Wonder what their rationale was for deciding "No timed events"? It is pretty amazing, the different ways things are handled. France (granted, they're not very highly respected here in the US) they'll close down Paris for the Tour, while over here, we are lucky to be allowed out on our bikes...

Anyway, if you'd enjoy doing a Ciclosportif (timed recreational rides are called that in Europe) you have to ask the people who organize these big rides so they'll know the 'market' is there to do the extra work of putting up some clocks and keeping track of people's times. I guess it's unlikely to be allowed in a National Park, but it can't hurt to ask. 
Don Hanson


----------



## borregokid (Jun 9, 2005)

Don the crazy thing about the Park Service and their obsession with bikes ruining things for cars is that there were no cars. I dont think I saw more than 20 cars in the three hours running through the park 50-60 miles. As far as bikes congesting the road everyone was pretty much running solo up and down. On the downhill run a total of two bikes passed me. In 1998 the last year it was timed they probably were running it on a Saturday.
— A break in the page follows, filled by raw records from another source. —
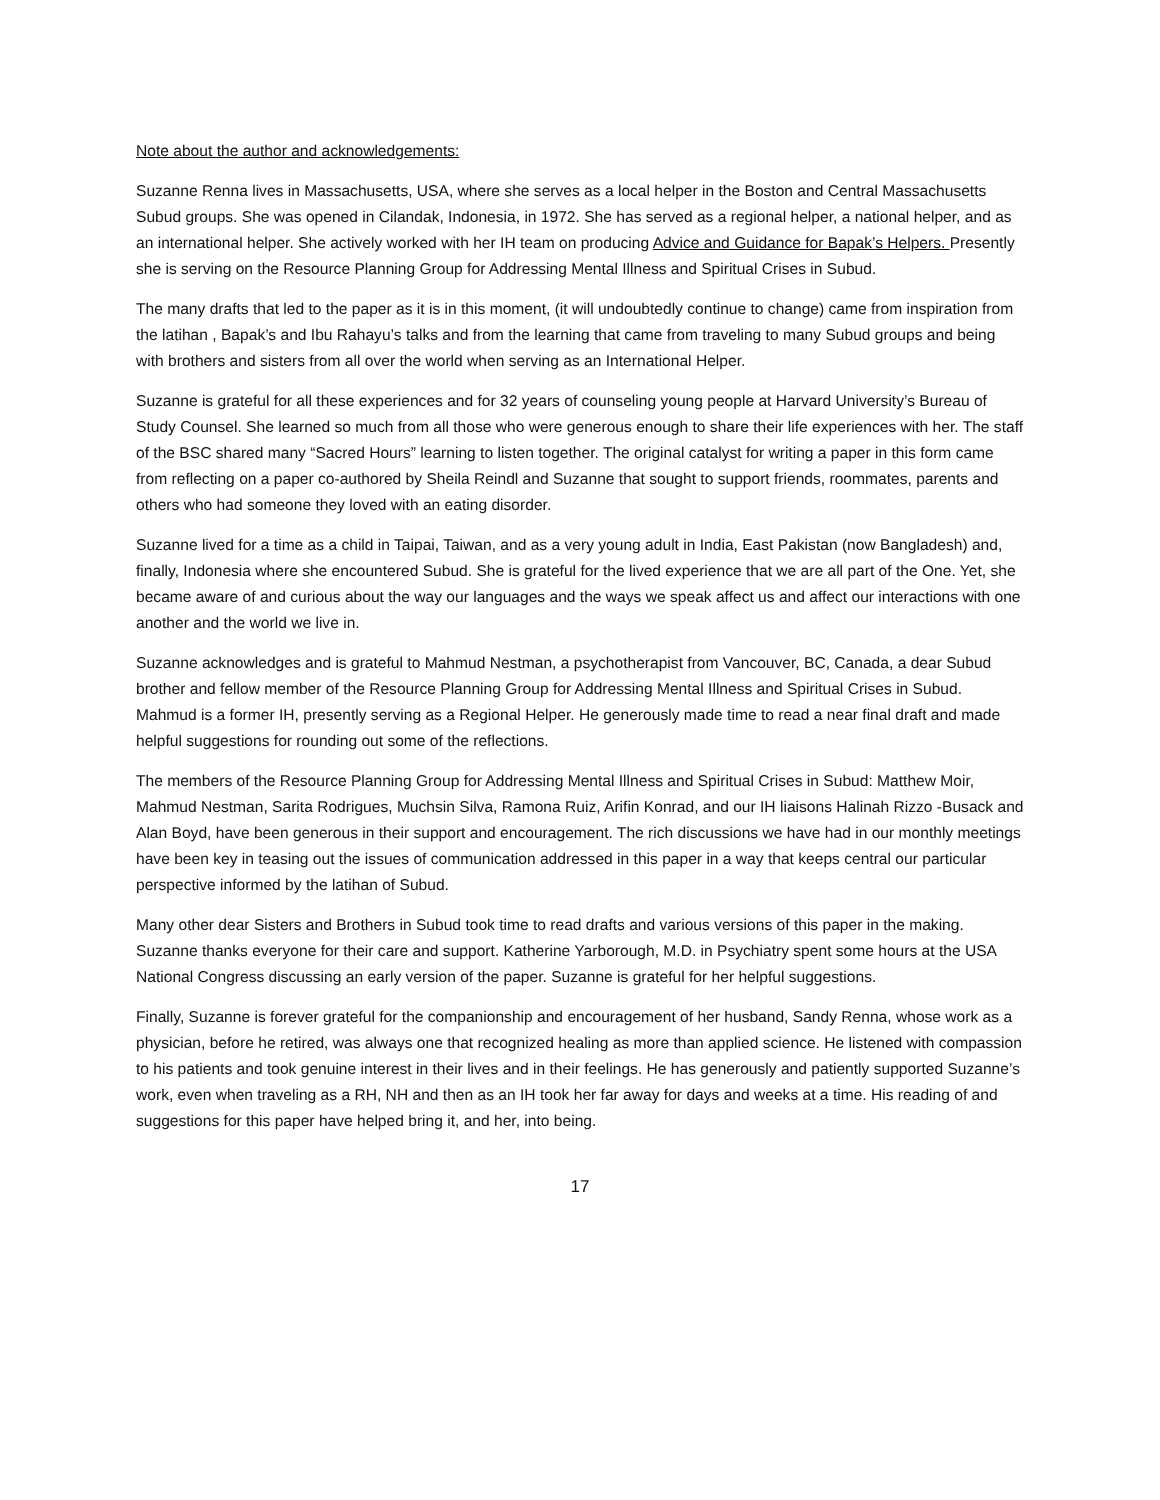Note about the author and acknowledgements:
Suzanne Renna lives in Massachusetts, USA, where she serves as a local helper in the Boston and Central Massachusetts Subud groups. She was opened in Cilandak, Indonesia, in 1972. She has served as a regional helper, a national helper, and as an international helper. She actively worked with her IH team on producing Advice and Guidance for Bapak’s Helpers. Presently she is serving on the Resource Planning Group for Addressing Mental Illness and Spiritual Crises in Subud.
The many drafts that led to the paper as it is in this moment, (it will undoubtedly continue to change) came from inspiration from the latihan , Bapak’s and Ibu Rahayu’s talks and from the learning that came from traveling to many Subud groups and being with brothers and sisters from all over the world when serving as an International Helper.
Suzanne is grateful for all these experiences and for 32 years of counseling young people at Harvard University’s Bureau of Study Counsel. She learned so much from all those who were generous enough to share their life experiences with her. The staff of the BSC shared many “Sacred Hours” learning to listen together. The original catalyst for writing a paper in this form came from reflecting on a paper co-authored by Sheila Reindl and Suzanne that sought to support friends, roommates, parents and others who had someone they loved with an eating disorder.
Suzanne lived for a time as a child in Taipai, Taiwan, and as a very young adult in India, East Pakistan (now Bangladesh) and, finally, Indonesia where she encountered Subud. She is grateful for the lived experience that we are all part of the One. Yet, she became aware of and curious about the way our languages and the ways we speak affect us and affect our interactions with one another and the world we live in.
Suzanne acknowledges and is grateful to Mahmud Nestman, a psychotherapist from Vancouver, BC, Canada, a dear Subud brother and fellow member of the Resource Planning Group for Addressing Mental Illness and Spiritual Crises in Subud. Mahmud is a former IH, presently serving as a Regional Helper. He generously made time to read a near final draft and made helpful suggestions for rounding out some of the reflections.
The members of the Resource Planning Group for Addressing Mental Illness and Spiritual Crises in Subud: Matthew Moir, Mahmud Nestman, Sarita Rodrigues, Muchsin Silva, Ramona Ruiz, Arifin Konrad, and our IH liaisons Halinah Rizzo -Busack and Alan Boyd, have been generous in their support and encouragement. The rich discussions we have had in our monthly meetings have been key in teasing out the issues of communication addressed in this paper in a way that keeps central our particular perspective informed by the latihan of Subud.
Many other dear Sisters and Brothers in Subud took time to read drafts and various versions of this paper in the making. Suzanne thanks everyone for their care and support. Katherine Yarborough, M.D. in Psychiatry spent some hours at the USA National Congress discussing an early version of the paper. Suzanne is grateful for her helpful suggestions.
Finally, Suzanne is forever grateful for the companionship and encouragement of her husband, Sandy Renna, whose work as a physician, before he retired, was always one that recognized healing as more than applied science. He listened with compassion to his patients and took genuine interest in their lives and in their feelings. He has generously and patiently supported Suzanne’s work, even when traveling as a RH, NH and then as an IH took her far away for days and weeks at a time. His reading of and suggestions for this paper have helped bring it, and her, into being.
17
The Washington State Patrol has probably also had a say in the matter while encouraging the ride probably discouraging any timing of the riders. 

Don you know I am too young for any senior games. Besides I need to have something too shoot for sometime in the future. I knocked off STP and Ramrod. There are still a couple of races on the horizon. The Washington State Hill Climb TT and the Winthrop Fall Mtn Bike Race. That is it.


----------